A team of learning scientists, on the other hand, valued qualities that were aggregated. They would prefer relevant features to be grouped and labeled using words they recognized, like “participation,” rather than having a feature like “number of posts a student made on discussion forums.”
“With interpretability, one size doesn’t fit all. When you go from area to area, there are different needs. And interpretability itself has many levels,” explained Veeramachaneni.
The cornerstone of the researchers’ taxonomy is the notion that one size does not fit all. They detail which characteristics are probably the most significant to particular users and specify characteristics that can make features more or less interpretable for various decision-makers.
For instance, machine-learning developers may prioritize predictive and compatible variables, as these features are anticipated to enhance the model’s performance.
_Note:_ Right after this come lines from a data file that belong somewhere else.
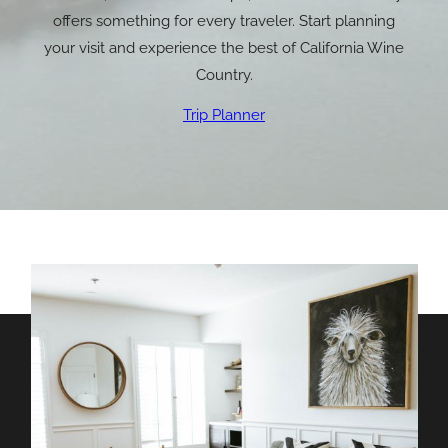
offers something for every traveler. Start planning
your visit and experience the best of California Wine
Country.
Trip Planner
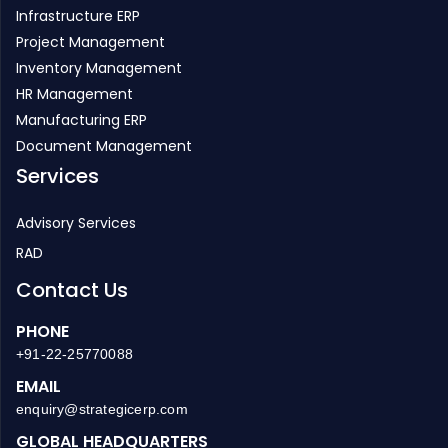
Infrastructure ERP
Project Management
Inventory Management
HR Management
Manufacturing ERP
Document Management
Services
Advisory Services
RAD
Contact Us
PHONE
+91-22-25770088
EMAIL
enquiry@strategicerp.com
GLOBAL HEADQUARTERS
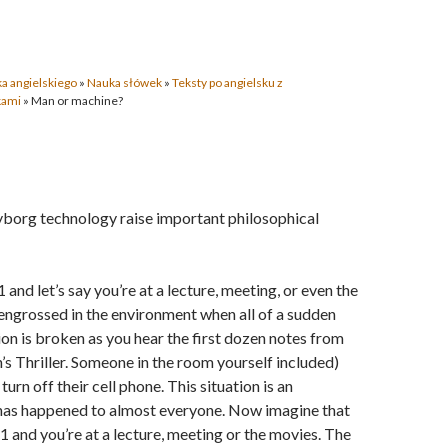
a angielskiego
»
Nauka słówek
»
Teksty po angielsku z
kami
»
Man or machine?
yborg technology raise important philosophical
1 and let’s say you’re at a lecture, meeting, or even the
engrossed in the environment when all of a sudden
on is broken as you hear the first dozen notes from
s Thriller. Someone in the room yourself included)
turn off their cell phone. This situation is an
has happened to almost everyone. Now imagine that
51 and you’re at a lecture, meeting or the movies. The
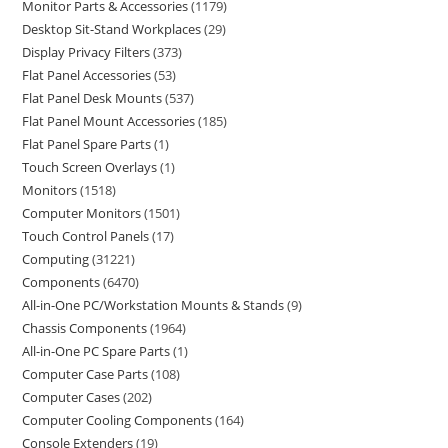
Monitor Parts & Accessories
1179
Desktop Sit-Stand Workplaces
29
Display Privacy Filters
373
Flat Panel Accessories
53
Flat Panel Desk Mounts
537
Flat Panel Mount Accessories
185
Flat Panel Spare Parts
1
Touch Screen Overlays
1
Monitors
1518
Computer Monitors
1501
Touch Control Panels
17
Computing
31221
Components
6470
All-in-One PC/Workstation Mounts & Stands
9
Chassis Components
1964
All-in-One PC Spare Parts
1
Computer Case Parts
108
Computer Cases
202
Computer Cooling Components
164
Console Extenders
19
The needs of decision-makers who have no prior experience with machine learning, however, might be better served by features that are human-worded, that is, they are described in a way that is natural for users.
“The taxonomy says, if you are making interpretable features, to what level are they interpretable? You may not need all levels, depending on the type of domain experts you are working with,” said Zytek.
Interpretability of ML features for professionals
To make features easier for a particular audience to understand, the researchers also provide feature engineering strategies that developers can use.
Data scientists use methods like aggregating data or normalizing values to change data throughout the feature engineering process so that machine-learning models can process it. Additionally, most models cannot handle categorical input without first converting it to a numerical code. Often, it is almost impossible for laypeople to unravel these transformations.
Undoing some of that encoding may be necessary to produce interpretable characteristics, according to Zytek. As an illustration, a typical feature engineering method arranges data spans so that they all have the same amount of years. To make these qualities easier to understand, one may categorize age ranges using human terminologies, such as newborn, toddler, kid, and teen. Or, says Liu, an interpretable feature can be the raw pulse rate data rather than a processed feature like average pulse rate.
“In a lot of domains, the tradeoff between interpretable features and model accuracy is actually very small. When we were working with child welfare screeners, for example, we retrained the model using only features that met our definitions for interpretability, and the performance decrease was almost negligible,” explained Zytek.
Based on this research, the researchers are creating a system that enables a model developer to manage intricate feature transformations more effectively and produce explanations for machine-learning models oriented toward people.
Additionally, this new system will translate algorithms created to explain model-ready datasets into formats decision-makers can comprehend. Thus it will be possible to improve the interpretability of ML features for everyone. The industry is focused on these machine learning models. For instance, a new ML method will be the driving force toward improving algorithms.